[REQUIRED ACTION] Exact copy, no pictures: return all the data below as written.

[DATA EXCERPT]
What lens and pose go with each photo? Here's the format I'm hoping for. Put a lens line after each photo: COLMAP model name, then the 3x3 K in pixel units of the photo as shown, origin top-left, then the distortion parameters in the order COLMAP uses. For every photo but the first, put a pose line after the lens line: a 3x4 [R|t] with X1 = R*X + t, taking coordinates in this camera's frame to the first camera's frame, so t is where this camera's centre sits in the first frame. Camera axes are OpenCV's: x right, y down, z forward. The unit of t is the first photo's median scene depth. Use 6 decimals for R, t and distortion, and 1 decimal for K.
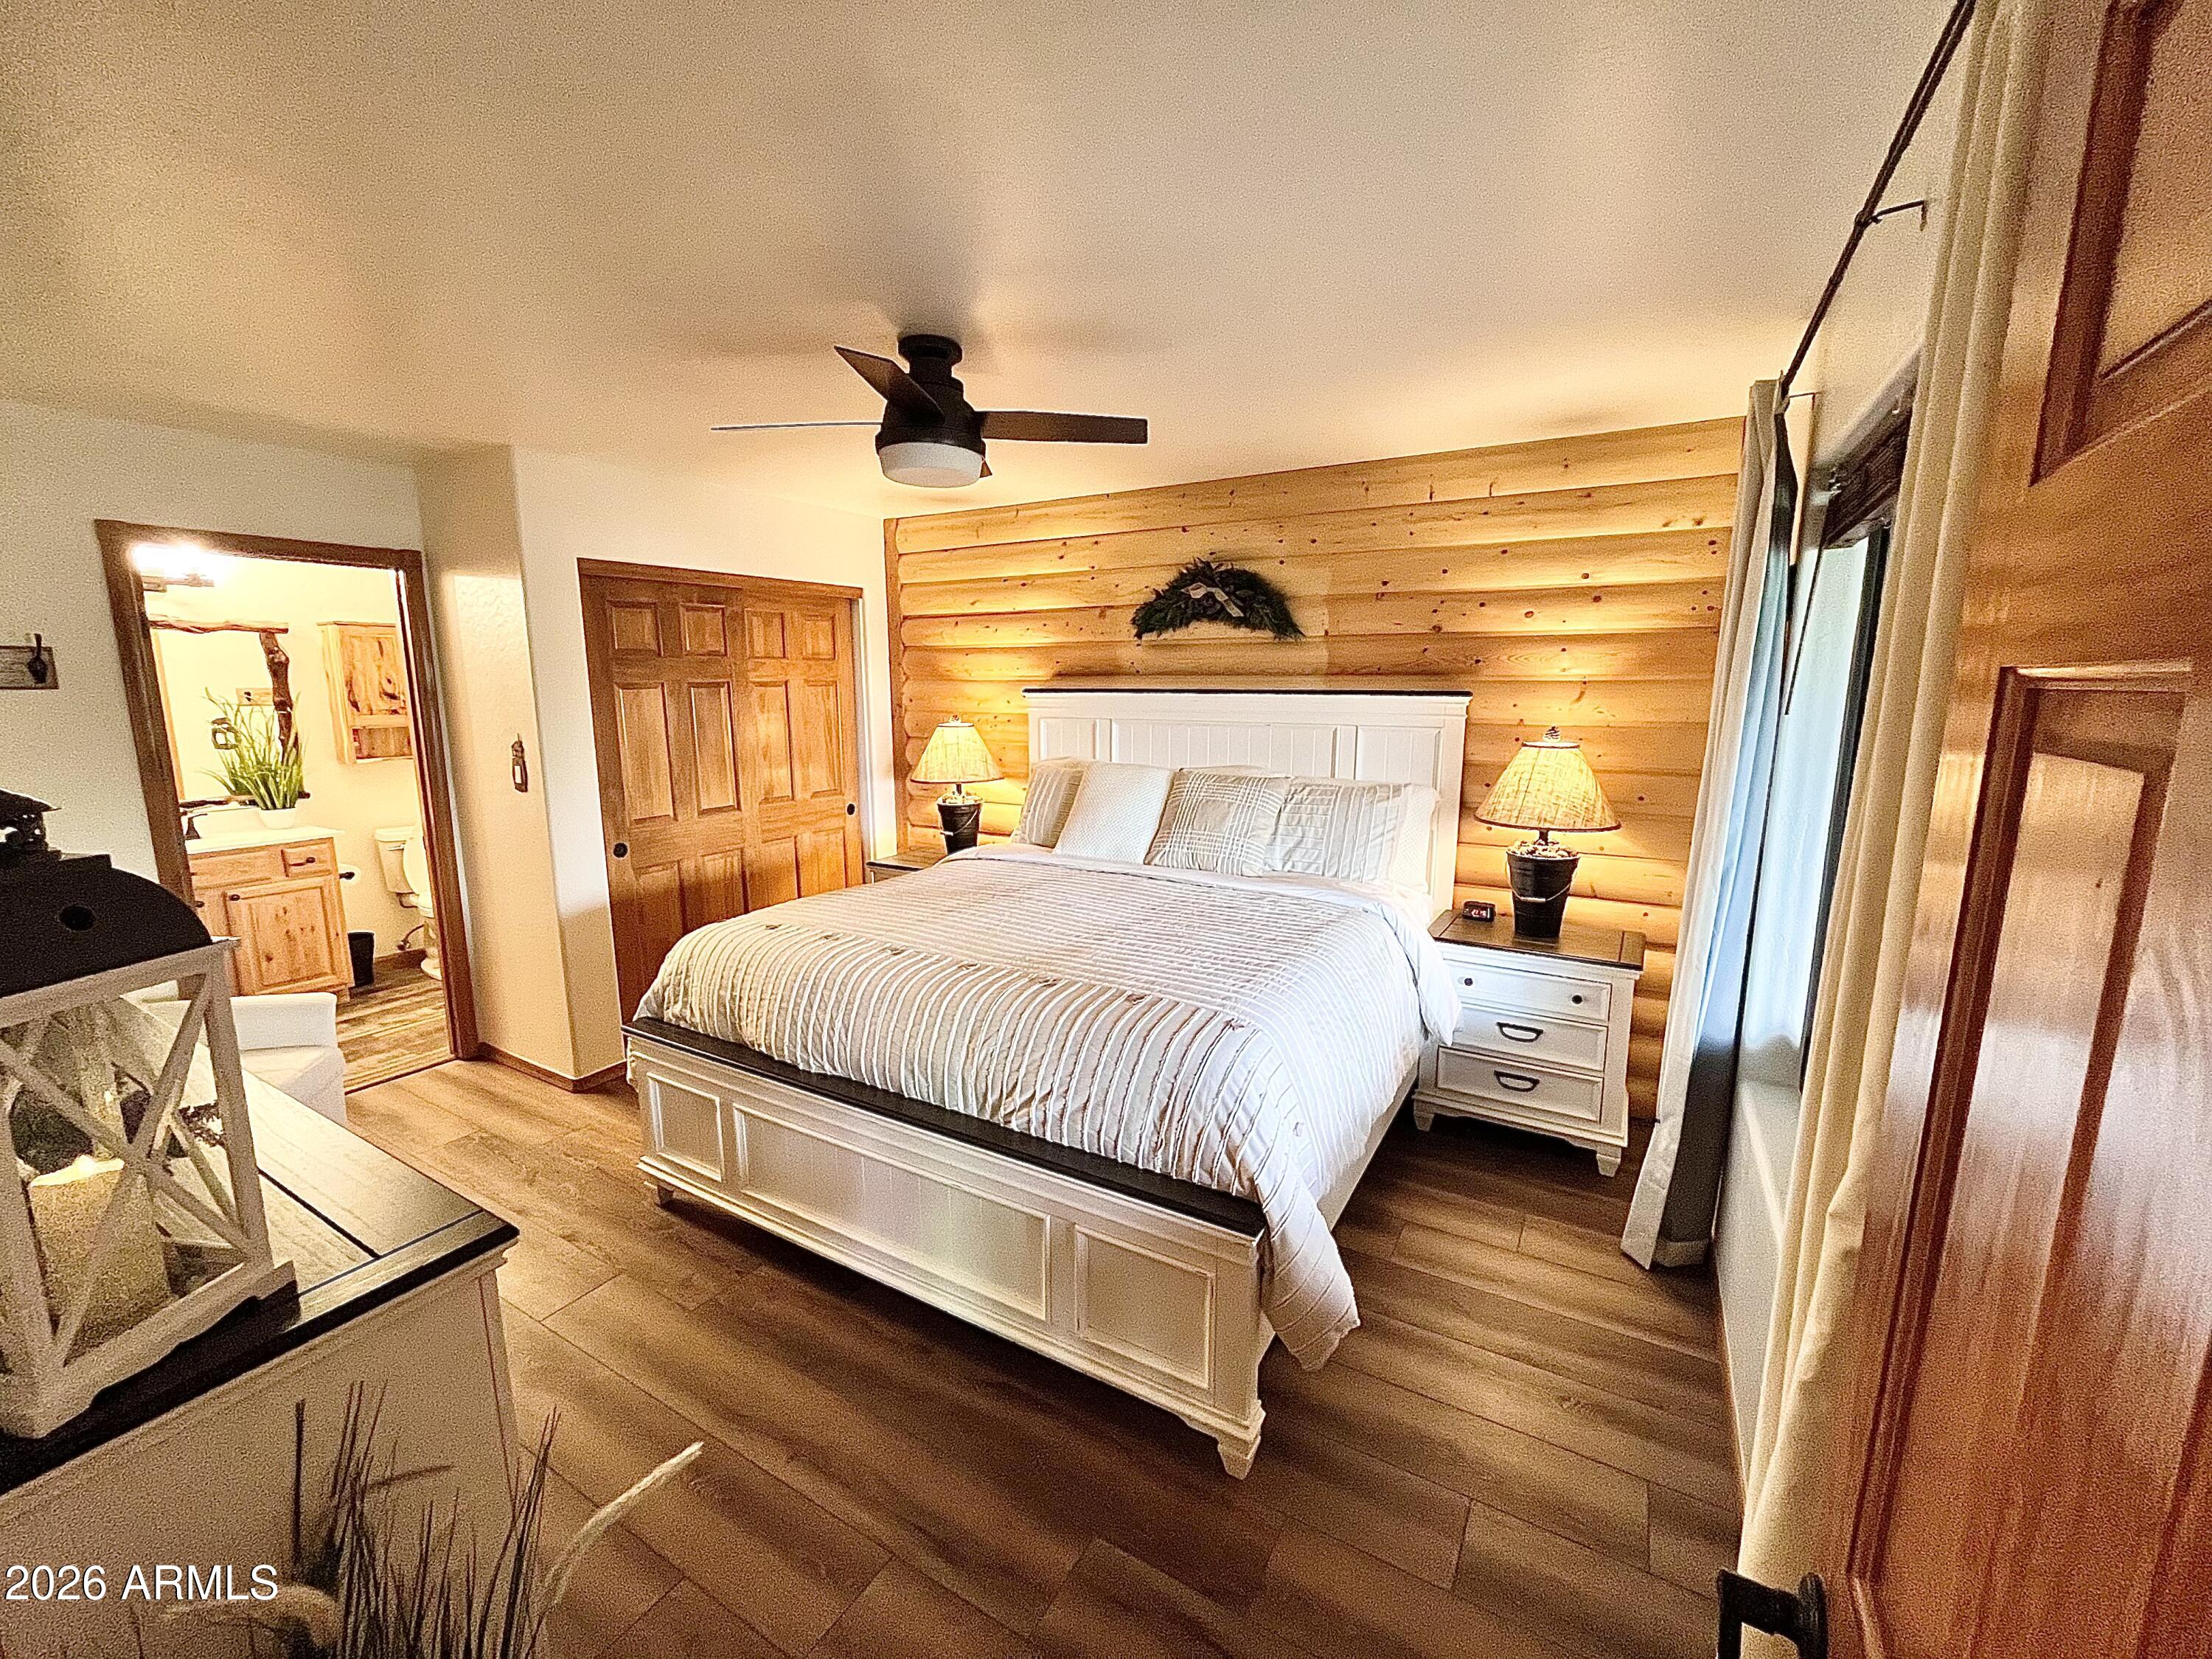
lens RADIAL K [[893.2, 0, 1106.0], [0, 893.2, 829.5], [0, 0, 1]] dist [-0.013135, -0.000222]
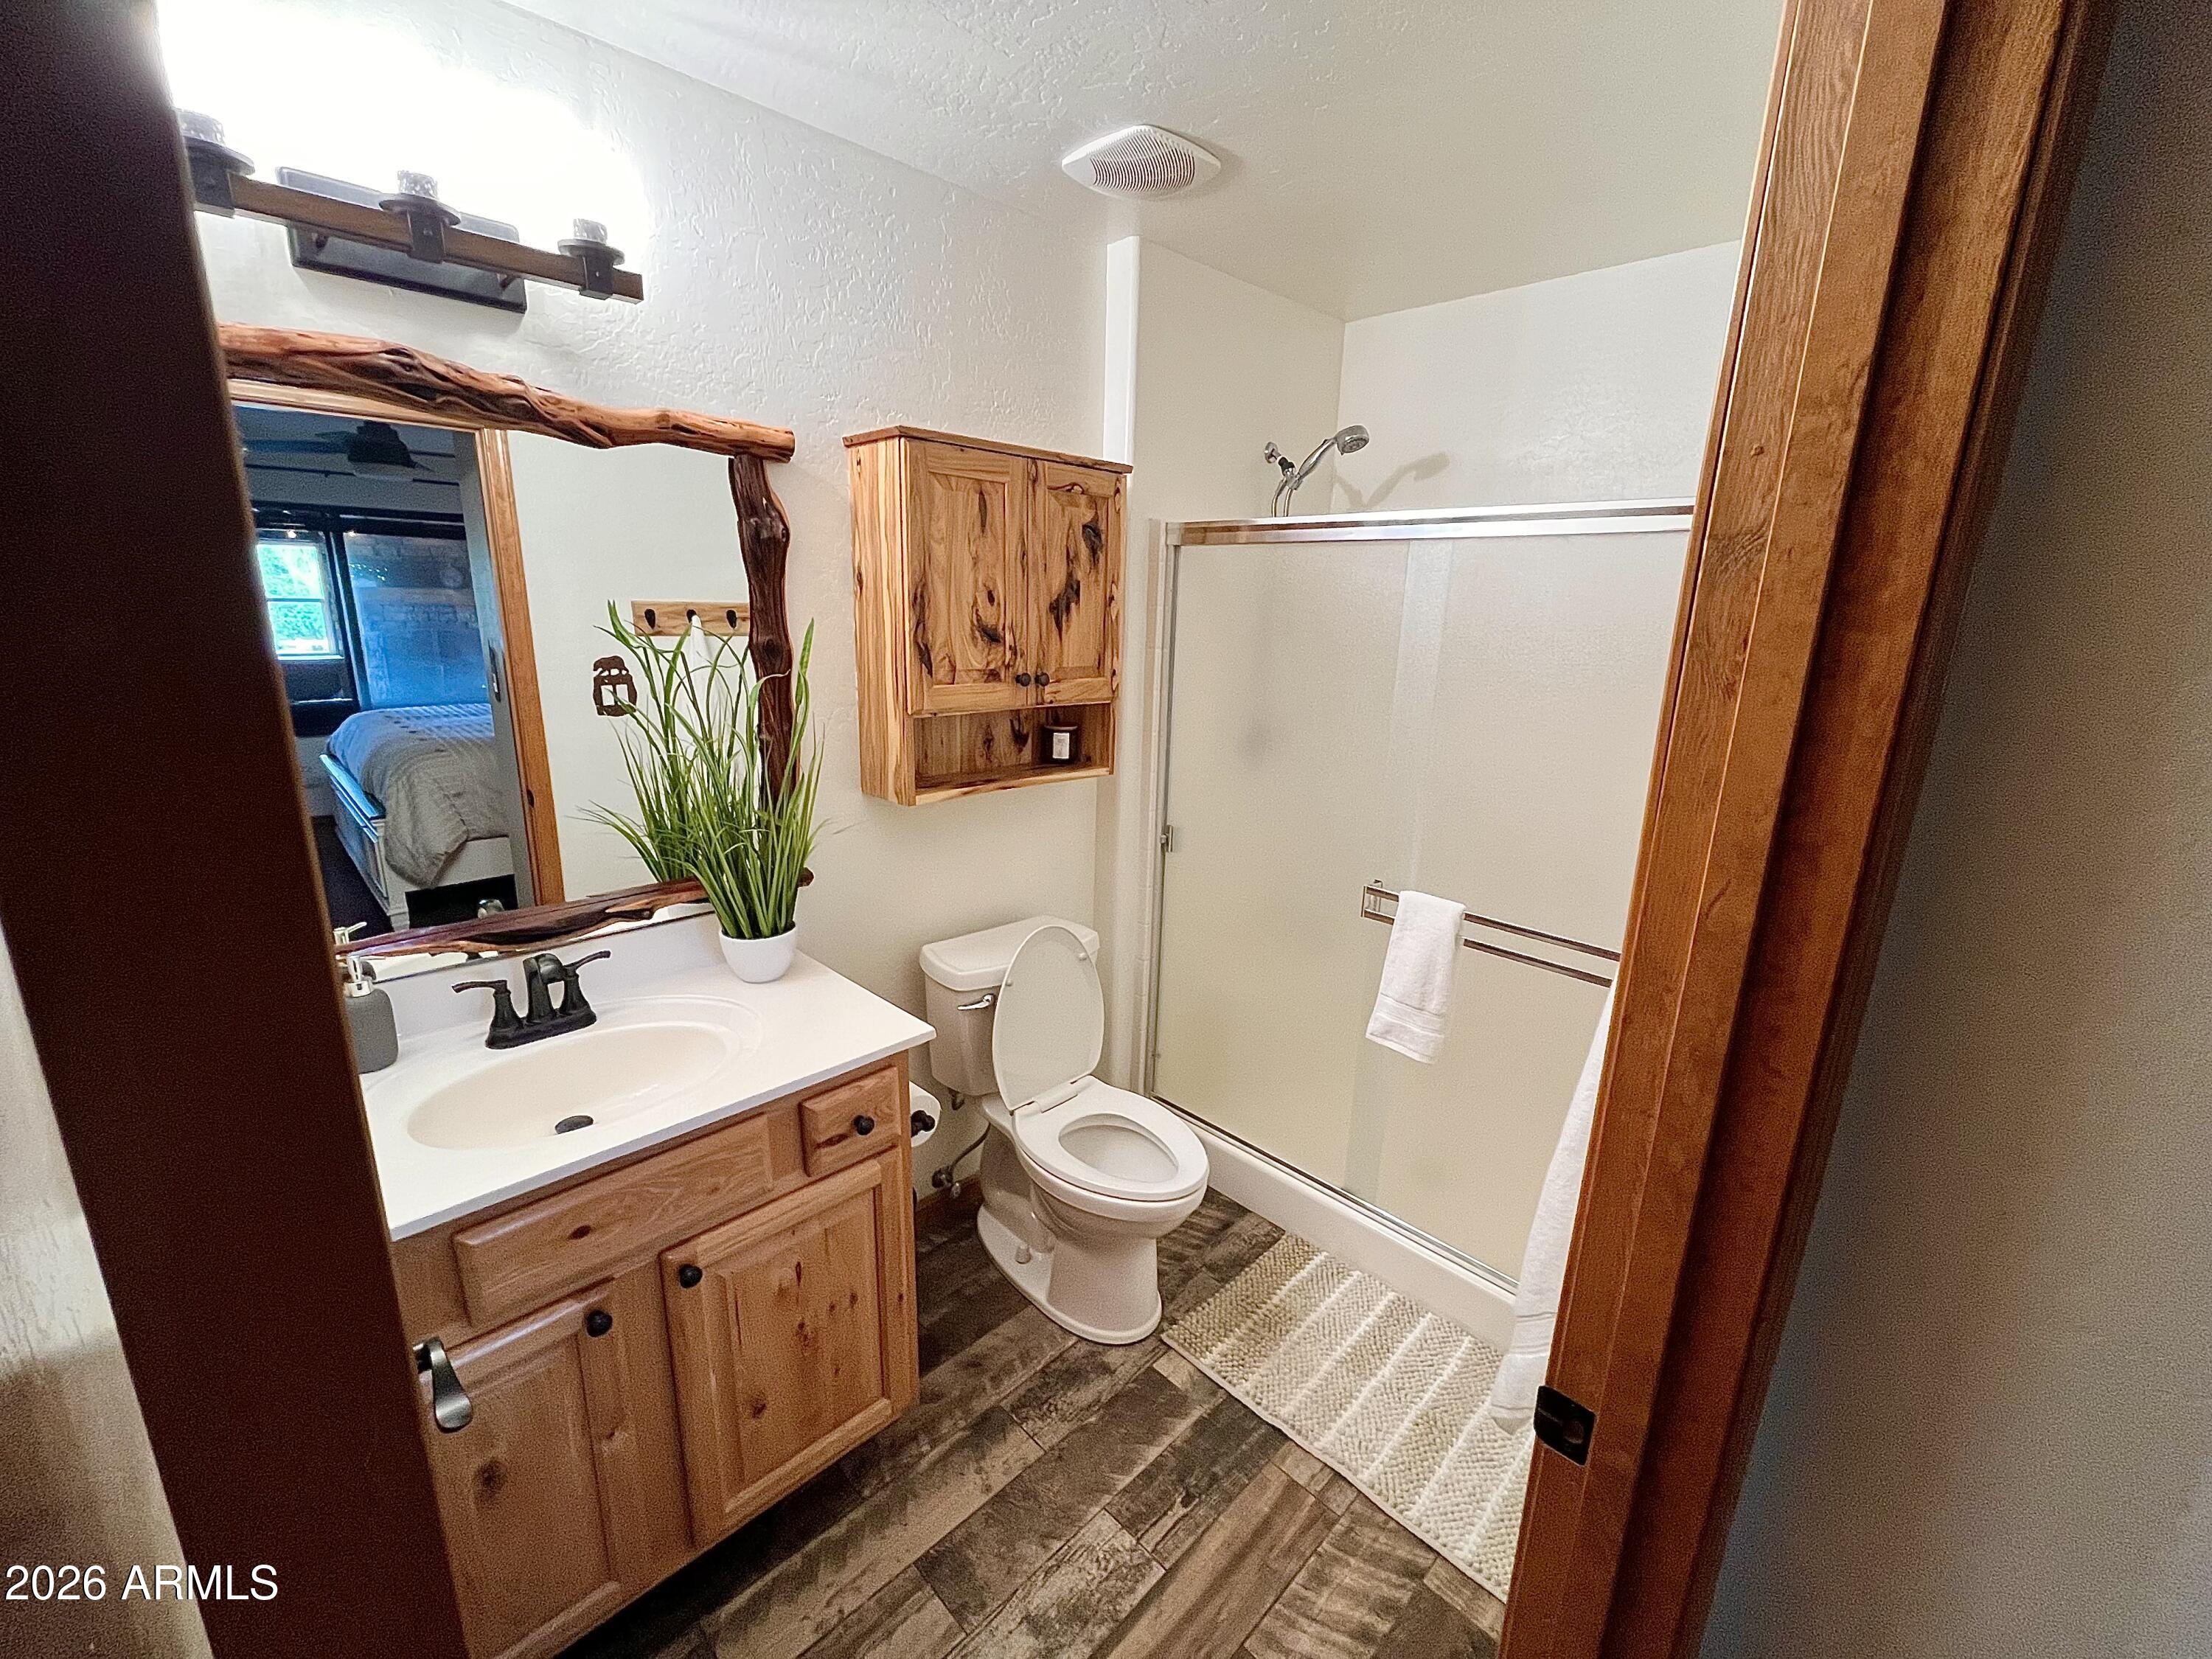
lens RADIAL K [[893.2, 0, 1106.0], [0, 893.2, 829.5], [0, 0, 1]] dist [-0.013135, -0.000222]
pose [[0.968123, 0.090382, -0.233599, -0.688836], [-0.072297, 0.993766, 0.084871, -0.106803], [0.239813, -0.065277, 0.968622, 0.648454]]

[RESULT]
What lens and pose go with each photo? Here's the format I'm hoping for. Put a lens line after each photo: COLMAP model name, then the 3x3 K in pixel units of the photo as shown, origin top-left, then the distortion parameters in the order COLMAP uses. For every photo but the first, put a pose line after the lens line: a 3x4 [R|t] with X1 = R*X + t, taking coordinates in this camera's frame to the first camera's frame, so t is where this camera's centre sits in the first frame. Camera axes are OpenCV's: x right, y down, z forward. The unit of t is the first photo's median scene depth. Use 6 decimals for R, t and distortion, and 1 decimal for K.
lens RADIAL K [[893.2, 0, 1106.0], [0, 893.2, 829.5], [0, 0, 1]] dist [-0.013135, -0.000222]
lens RADIAL K [[893.2, 0, 1106.0], [0, 893.2, 829.5], [0, 0, 1]] dist [-0.013135, -0.000222]
pose [[0.968123, 0.090382, -0.233599, -0.688836], [-0.072297, 0.993766, 0.084871, -0.106803], [0.239813, -0.065277, 0.968622, 0.648454]]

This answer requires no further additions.